SELECTED TEXT.
———

I'm not sure whether the following is helpful because I won't refer to the
simplicial sets model.
Given a fixed numeral n, we know what the type of semi-simplicial types up
to level n should be (up to equivalence). If you want, you can take some
programming language and write a program P : Nat -> String such that P(n)
is a syntactical representation of semi-simplicial types up to n (two years
ago or so, I wrote a Haskell script which generated Agda code). Then, you
can take this P to make the challenge precise: the goal would be to write a
function f : Nat -> U' (where U' is e.g. the second universe) in type
theory such that, for every numeral n, f(n) and P(n) are equivalent.
However, this would only cover the first point of Andrej's success criteria
(it would give you something with the expected structure, but it's not
clear whether it will be useful).

An alternative way of phrasing what I said above would be: take the
Altenkirch-Capriotti-K paper "Extending Homotopy Type Theory with Strict
Equality" which presents an HTS-style two-level system with a fibrant type
Nat of natural numbers and a non-fibrant type Nat_s of strict natural
numbers. We have a family S : Nat_s -> U of semi-simplicial types. The
challenge here would be to define a family S' : Nat -> U which extends S.

———

SOURCE DATA.
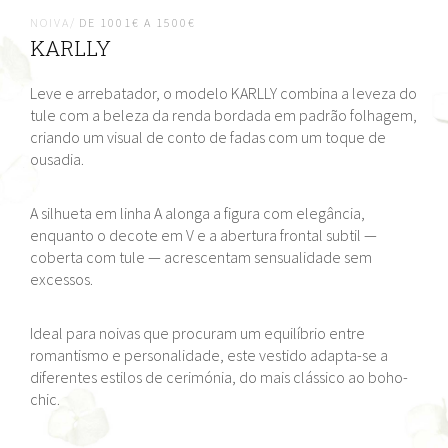
NOIVA/
DE 1001€ A 1500€
KARLLY
Leve e arrebatador, o modelo KARLLY combina a leveza do
tule com a beleza da renda bordada em padrão folhagem,
criando um visual de conto de fadas com um toque de
ousadia.
A silhueta em linha A alonga a figura com elegância,
enquanto o decote em V e a abertura frontal subtil —
coberta com tule — acrescentam sensualidade sem
excessos.
Ideal para noivas que procuram um equilíbrio entre
romantismo e personalidade, este vestido adapta-se a
diferentes estilos de cerimónia, do mais clássico ao boho-
chic.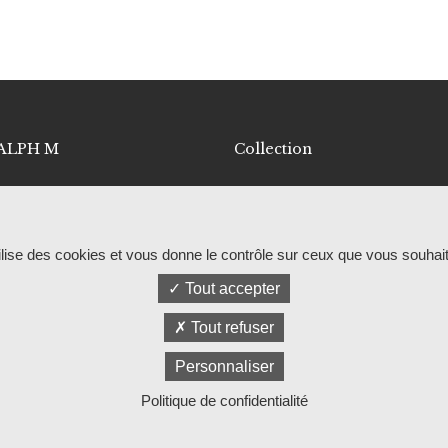
ALPH M
Collection
i sommes-nous
Canapés
 savoir-faire
Fauteuils
de in France
Tables basses
tilise des cookies et vous donne le contrôle sur ceux que vous souhait
s canapés sur mesure
Hôtels et collectivités
Tout accepter
rsonnalisez votre canapé
Fauteuils Club
atelier en photos
Tout refuser
 film
Personnaliser
Politique de confidentialité
© RALPH M
Mentions légales et politique de confidentia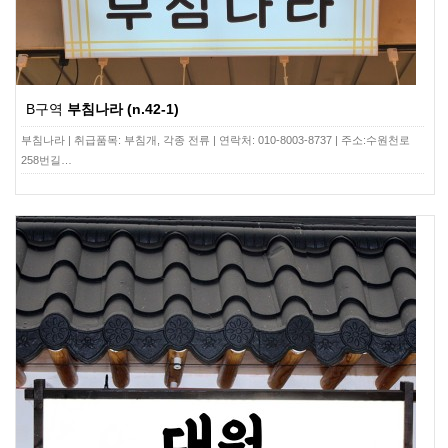
B구역
부침나라 (n.42-1)
부침나라 | 취급품목: 부침개, 각종 전류 | 연락처: 010-8003-8737 | 주소:수원천로
258번길…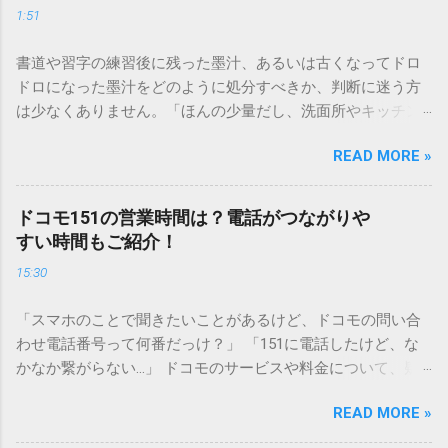
1:51
書道や習字の練習後に残った墨汁、あるいは古くなってドロ
ドロになった墨汁をどのように処分すべきか、判断に迷う方
は少なくありません。「ほんの少量だし、洗面所やキッチン
シンクへ流しても問題ないだろう」と安易に考えてしまう
READ MORE »
と、実は予期せぬトラブルを招く原因となります。 墨汁は、
一般的な生活排水とは性質が大きく異なります。そのまま排
水口へ流すことは環境負荷だけでなく、ご自宅の排水設備を
ドコモ151の営業時間は？電話がつながりや
傷める可能性も高いため、非常に危険です。この記事では、
すい時間もご紹介！
墨汁を安全かつ環境に優しい方法で処分するための手順と、
15:30
容器を適切に分別する方法を徹底解説します。 墨汁を「排水
口に流してはいけない」3つの理由 墨汁の主成分は「煤（す
「スマホのことで聞きたいことがあるけど、ドコモの問い合
す）」と「膠（にかわ）」、そして水です。これらは非常に
わせ電話番号って何番だっけ？」 「151に電話したけど、な
微細かつ独特の粘性を持っているため、下水処理や配管維持
かなか繋がらない…」 ドコモのサービスや料金について、疑
の観点から以下の問題が発生します。 1. 環境への深刻な負荷
問や困りごとがあった時、一番に頼りになるのが「ドコモイ
墨汁に含まれる煤の粒子は極めて微細です。現代の排水処理
READ MORE »
ンフォメーションセンター」の専用電話番号「151」ですよ
施設であっても、これらの微粒子を完全に分解・除去するこ
ね。 でも、「 ドコモ151は何時まで 営業しているの？」「
とは容易ではありません。大量に流し続けると河川や海まで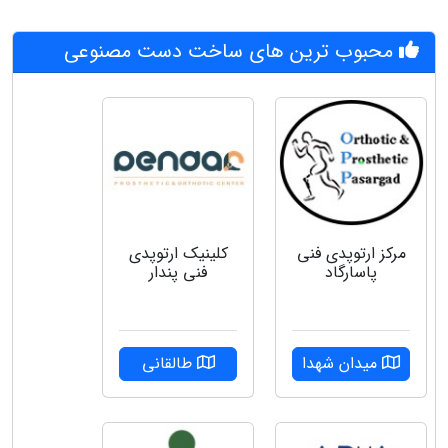
محبوب ترین های ساخت دست مصنوعی
مرکز ارتوپدی فنی
کلینیک ارتوپدی
پاسارگاد
فنی پندار
میدان شهدا
طالقانی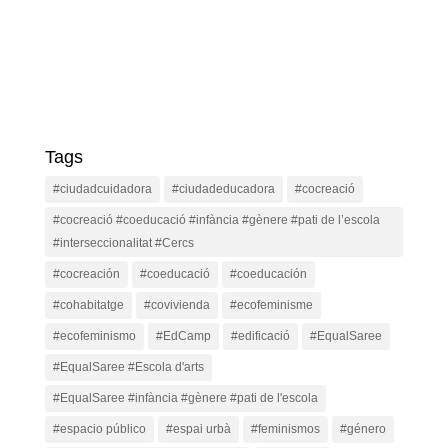
Tags
#ciudadcuidadora
#ciudadeducadora
#cocreació
#cocreació #coeducació #infància #gènere #pati de l’escola
#interseccionalitat #Cercs
#cocreación
#coeducació
#coeducación
#cohabitatge
#covivienda
#ecofeminisme
#ecofeminismo
#EdCamp
#edificació
#EqualSaree
#EqualSaree #Escola d'arts
#EqualSaree #infància #gènere #pati de l'escola
#espacio público
#espai urbà
#feminismos
#género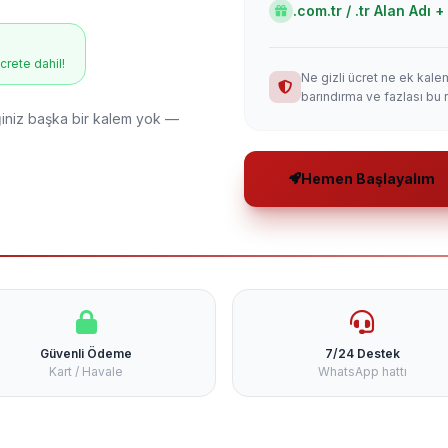
.com.tr / .tr Alan Adı
ücrete dahil!
Ne gizli ücret ne ek kale
barındırma ve fazlası bu 
niz başka bir kalem yok —
Hemen Başlayalım
Güvenli Ödeme
7/24 Destek
Kart / Havale
WhatsApp hattı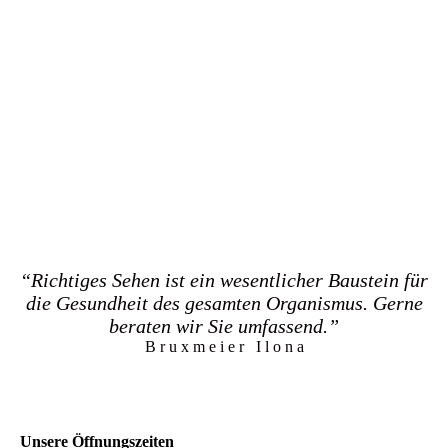
“Richtiges Sehen ist ein wesentlicher Baustein für
die Gesundheit des gesamten Organismus. Gerne
beraten wir Sie umfassend.”
B r u x m e i e r I l o n a
Unsere Öffnungszeiten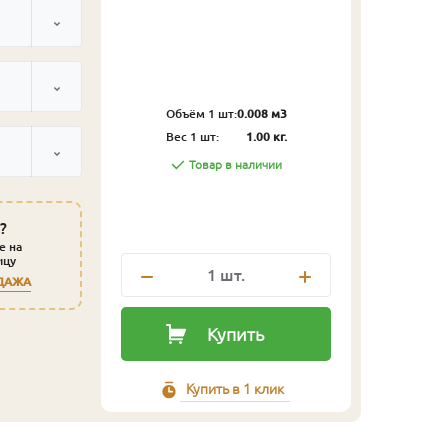
Объём 1 шт:
0.008 м3
Вес 1 шт:
1.00 кг.
Товар в наличии
?
е на
ицу
1
шт.
ДАЖА
Купить
Купить в 1 клик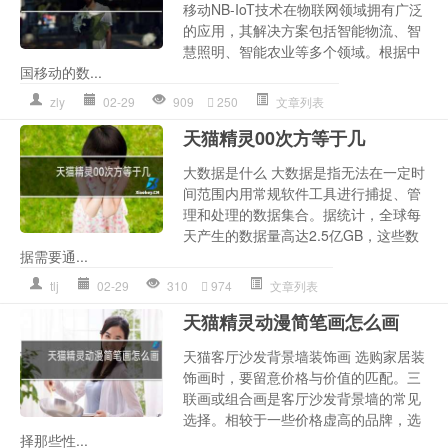
移动NB-IoT技术在物联网领域拥有广泛
的应用，其解决方案包括智能物流、智
慧照明、智能农业等多个领域。根据中
国移动的数...
zly
02-29
909
250
文章列表
天猫精灵00次方等于几
大数据是什么 大数据是指无法在一定时
间范围内用常规软件工具进行捕捉、管
理和处理的数据集合。据统计，全球每
天产生的数据量高达2.5亿GB，这些数
据需要通...
tlj
02-29
310
974
文章列表
天猫精灵动漫简笔画怎么画
天猫客厅沙发背景墙装饰画 选购家居装
饰画时，要留意价格与价值的匹配。三
联画或组合画是客厅沙发背景墙的常见
选择。相较于一些价格虚高的品牌，选
择那些性...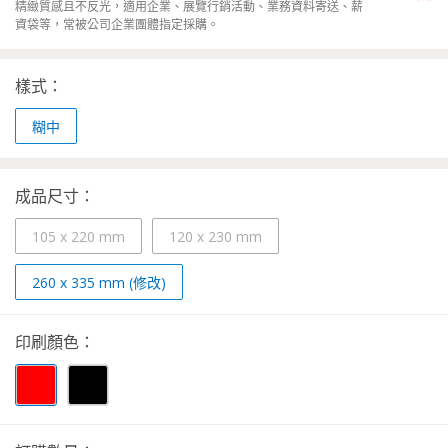
精緻質感且不反光，適用企業、展覽行銷活動、業務資料寄送、薪
資袋等，常被公司企業團體指定採購。
樣式：
糊中
成品尺寸：
105 x 220 mm
120 x 230 mm
260 x 335 mm (修改)
印刷顏色：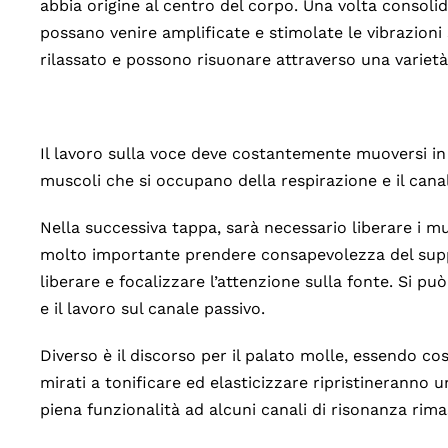
abbia origine al centro del corpo. Una volta cons
possano venire amplificate e stimolate le vibrazion
rilassato e possono risuonare attraverso una varietà 
Il lavoro sulla voce deve costantemente muoversi in 
muscoli che si occupano della respirazione e il canal
Nella successiva tappa, sarà necessario liberare i mu
molto importante prendere consapevolezza del suppo
liberare e focalizzare l’attenzione sulla fonte. Si può
e il lavoro sul canale passivo.
Diverso è il discorso per il palato molle, essendo cos
mirati a tonificare ed elasticizzare ripristineranno u
piena funzionalità ad alcuni canali di risonanza rimast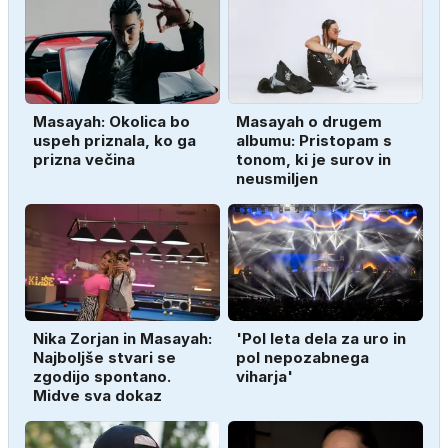
Masayah: Okolica bo
Masayah o drugem
uspeh priznala, ko ga
albumu: Pristopam s
prizna večina
tonom, ki je surov in
neusmiljen
Nika Zorjan in Masayah:
'Pol leta dela za uro in
Najboljše stvari se
pol nepozabnega
zgodijo spontano.
viharja'
Midve sva dokaz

———

JOB 1.
State whether each statement agrees with the post on semi-simplicial types, answering yes or no and quoting the words that decide it.
(a) The author once wrote a Haskell script that generated Agda code.
(b) The proposed function f would satisfy all of Andrej's success criteria.
(c) In the cited paper, Nat_s is a fibrant type.
JOB 2.
Answer these questions from the post on semi-simplicial types.
(a) What is given as an example of U'?
(b) What is the title of the paper by Altenkirch, Capriotti, and K?
(c) What type does the family S' take as its domain?
JOB 3. Write down the post on semi-simplicial types between "Given a fixed" and "will be useful).", inclusive.
Base each response solely on the post on semi-simplicial types.

YOUR RESPONSE 1.
(a) Yes: "I wrote a Haskell script which generated Agda code"
(b) No: "this would only cover the first point of Andrej's success criteria"
(c) No: "a non-fibrant type Nat_s of strict natural numbers"

YOUR RESPONSE 2.
(a) The second universe.
(b) "Extending Homotopy Type Theory with Strict Equality"
(c) Nat.

YOUR RESPONSE 3.
Given a fixed numeral n, we know what the type of semi-simplicial types up
to level n should be (up to equivalence). If you want, you can take some
programming language and write a program P : Nat -> String such that P(n)
is a syntactical representation of semi-simplicial types up to n (two years
ago or so, I wrote a Haskell script which generated Agda code). Then, you
can take this P to make the challenge precise: the goal would be to write a
function f : Nat -> U' (where U' is e.g. the second universe) in type
theory such that, for every numeral n, f(n) and P(n) are equivalent.
However, this would only cover the first point of Andrej's success criteria
(it would give you something with the expected structure, but it's not
clear whether it will be useful).